Gear System Assembly

Pillow blocks need to be mounted onto metal plates. 1.5" nuts can be used for this. Shafts need to be keyed with gears and pulleys. Top shaft is coupled with 3" shaft on the motor, and is fitted with the first pulley. Middle shaft is fitted with the second pulley and first gear. Third shaft is fitted with second gear, making sure that the two gears are meshed together. Shafts will fit between plates just around 7" apart. Do not alter shafts in any way. Pulley should fit snugly into the gears. Make sure to attach pulley before mounting second metal plate. Middle shaft should stick out less than top and bottom. Use model as reference (3D Model: https://a360.co/49ScO2q).

Flywheel Assembly

flywheel .png

The wheels mount onto the top and bottom shafts. There should be 4 larger wheel plates and 6 smaller wheel plates. This is enough for two wheels. However, if all parts are ordered as listed, you should have enough to make a third if you can produce a third wheel hub piece. Each wheel requires 2 large plates (one on top, one on the bottom), and 3 smaller plates (all in between). 8 3.5" nuts will be needed. Line them up as shown in the image. Stack nylon spacers between each layer. Insert the hub piece before the top plate is put on. Bolt everything tightly. The wheels can then be wrapped in the adhesive foam (cut as needed). The adhesion on the product is questionable so an external glue or tape may be needed to keep them in place. Both wheels need to be keyed onto these shafts.

Building the Frame

This step wasn't really planned out. The focus was on the projection of the ball so we didn't focus as much on this aspect. As long as the base is sturdy and doesn't fall with weight added on, it shouldn't matter. We roughly constructed this frame using 2x4's. Our frame was around 50 inches tall and had a platform on top to mount the motor. In future iterations, the frame would get much more focus as there are many aspects of it that could improve the overall product.

Bringing It Together

The motor should be mounted directly onto the plates. Then, the whole system needs to be attached to the frame. The motor comes with mounting holes so this should be fairly simple. The motor itself should be attached to the frame and a small piece of wood can be wedged between the inner metal plate and the frame to provide sturdiness. At this point, things should be fairly completed. The last thing would be to cut the PEX pipe into 4 (it should be 6, but the middle set of holes is too close to the gear system, so this needs to be adjusted in future iterations) 7" pieces. Then, the 7" bolts can be run between the two metal plates and covered with the pipe. The bolts can then be fastened with nuts from the other side. This acts as a standoff mechanism to keep the system in place.

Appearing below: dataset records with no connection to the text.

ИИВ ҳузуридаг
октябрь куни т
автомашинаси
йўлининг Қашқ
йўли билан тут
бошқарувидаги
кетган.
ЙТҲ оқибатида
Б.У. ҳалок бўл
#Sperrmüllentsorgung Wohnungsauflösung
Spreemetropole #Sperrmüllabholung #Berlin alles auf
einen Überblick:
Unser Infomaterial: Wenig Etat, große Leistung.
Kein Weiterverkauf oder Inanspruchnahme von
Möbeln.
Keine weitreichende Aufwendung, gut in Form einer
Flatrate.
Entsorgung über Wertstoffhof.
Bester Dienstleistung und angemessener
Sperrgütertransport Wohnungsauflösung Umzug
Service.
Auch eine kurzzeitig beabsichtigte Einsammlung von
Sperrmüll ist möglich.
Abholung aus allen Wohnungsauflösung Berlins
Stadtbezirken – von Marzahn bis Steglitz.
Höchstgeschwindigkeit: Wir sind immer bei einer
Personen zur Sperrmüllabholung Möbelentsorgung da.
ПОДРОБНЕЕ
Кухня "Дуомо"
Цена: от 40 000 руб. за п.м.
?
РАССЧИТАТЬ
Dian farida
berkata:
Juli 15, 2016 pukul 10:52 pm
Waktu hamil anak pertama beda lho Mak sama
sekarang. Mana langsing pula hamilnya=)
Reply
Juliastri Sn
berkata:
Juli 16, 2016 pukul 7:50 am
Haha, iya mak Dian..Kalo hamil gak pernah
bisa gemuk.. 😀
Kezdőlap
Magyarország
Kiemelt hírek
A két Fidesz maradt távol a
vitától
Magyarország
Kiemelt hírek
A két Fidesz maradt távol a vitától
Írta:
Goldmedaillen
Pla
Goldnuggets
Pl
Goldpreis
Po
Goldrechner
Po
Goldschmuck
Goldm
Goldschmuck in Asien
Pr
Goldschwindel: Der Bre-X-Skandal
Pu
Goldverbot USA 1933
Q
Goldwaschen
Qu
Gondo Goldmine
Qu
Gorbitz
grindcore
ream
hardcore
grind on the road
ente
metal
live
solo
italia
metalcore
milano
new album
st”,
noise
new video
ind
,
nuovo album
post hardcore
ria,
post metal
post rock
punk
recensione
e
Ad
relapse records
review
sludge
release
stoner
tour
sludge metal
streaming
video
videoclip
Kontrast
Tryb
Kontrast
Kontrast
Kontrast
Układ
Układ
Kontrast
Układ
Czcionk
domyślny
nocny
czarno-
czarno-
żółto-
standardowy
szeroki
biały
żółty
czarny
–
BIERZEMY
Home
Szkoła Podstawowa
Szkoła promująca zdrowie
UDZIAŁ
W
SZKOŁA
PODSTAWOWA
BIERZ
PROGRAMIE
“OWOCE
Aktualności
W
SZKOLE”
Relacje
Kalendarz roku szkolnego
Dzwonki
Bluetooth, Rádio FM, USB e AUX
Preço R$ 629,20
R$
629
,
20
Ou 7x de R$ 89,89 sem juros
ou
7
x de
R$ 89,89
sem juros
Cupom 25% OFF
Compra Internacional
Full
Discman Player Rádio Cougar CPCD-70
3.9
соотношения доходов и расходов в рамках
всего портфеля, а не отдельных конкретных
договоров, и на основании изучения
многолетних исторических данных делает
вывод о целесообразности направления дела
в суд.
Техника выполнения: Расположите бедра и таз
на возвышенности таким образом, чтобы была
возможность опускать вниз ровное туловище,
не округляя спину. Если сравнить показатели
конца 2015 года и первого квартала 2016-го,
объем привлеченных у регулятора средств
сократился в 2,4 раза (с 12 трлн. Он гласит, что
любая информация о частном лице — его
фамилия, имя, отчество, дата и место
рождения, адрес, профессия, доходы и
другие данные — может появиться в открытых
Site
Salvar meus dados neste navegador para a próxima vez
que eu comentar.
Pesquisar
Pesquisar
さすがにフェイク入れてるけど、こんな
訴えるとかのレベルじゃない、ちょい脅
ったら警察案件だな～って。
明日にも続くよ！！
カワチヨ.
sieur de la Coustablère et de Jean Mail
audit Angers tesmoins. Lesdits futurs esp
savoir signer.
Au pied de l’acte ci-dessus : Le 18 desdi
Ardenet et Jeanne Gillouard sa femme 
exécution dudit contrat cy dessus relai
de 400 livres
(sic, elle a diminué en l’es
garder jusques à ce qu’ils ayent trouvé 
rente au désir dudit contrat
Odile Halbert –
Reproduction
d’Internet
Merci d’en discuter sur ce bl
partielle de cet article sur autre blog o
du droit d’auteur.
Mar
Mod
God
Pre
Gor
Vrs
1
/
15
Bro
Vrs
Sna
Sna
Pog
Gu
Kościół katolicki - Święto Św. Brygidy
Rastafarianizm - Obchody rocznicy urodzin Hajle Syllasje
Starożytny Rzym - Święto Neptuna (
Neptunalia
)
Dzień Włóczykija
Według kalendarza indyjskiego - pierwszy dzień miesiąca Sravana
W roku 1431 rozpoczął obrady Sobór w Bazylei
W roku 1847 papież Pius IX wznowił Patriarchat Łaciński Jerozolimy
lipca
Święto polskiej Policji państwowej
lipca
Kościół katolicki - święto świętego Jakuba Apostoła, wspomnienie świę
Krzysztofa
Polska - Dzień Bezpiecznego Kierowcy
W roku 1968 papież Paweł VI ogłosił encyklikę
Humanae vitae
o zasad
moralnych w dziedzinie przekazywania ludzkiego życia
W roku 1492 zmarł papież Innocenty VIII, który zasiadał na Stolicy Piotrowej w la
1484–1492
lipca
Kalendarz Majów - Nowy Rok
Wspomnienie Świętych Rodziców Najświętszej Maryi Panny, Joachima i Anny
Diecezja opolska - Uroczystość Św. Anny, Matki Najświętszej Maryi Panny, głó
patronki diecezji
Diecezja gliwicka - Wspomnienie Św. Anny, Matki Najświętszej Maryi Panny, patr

The power supply can then be connected, and balls can then be fed between the wheels. Theoretically, this machine can, at maximum capacity in perfect conditions, reach around 45 mph. However, this likely won't be the case. Realistically, it will deliver around 30-40 mph at 90 V due to slippage. There is also a chance that the machine completely falls apart at high voltages. Overall, there is much to improve on, but there is proof that this concept does work.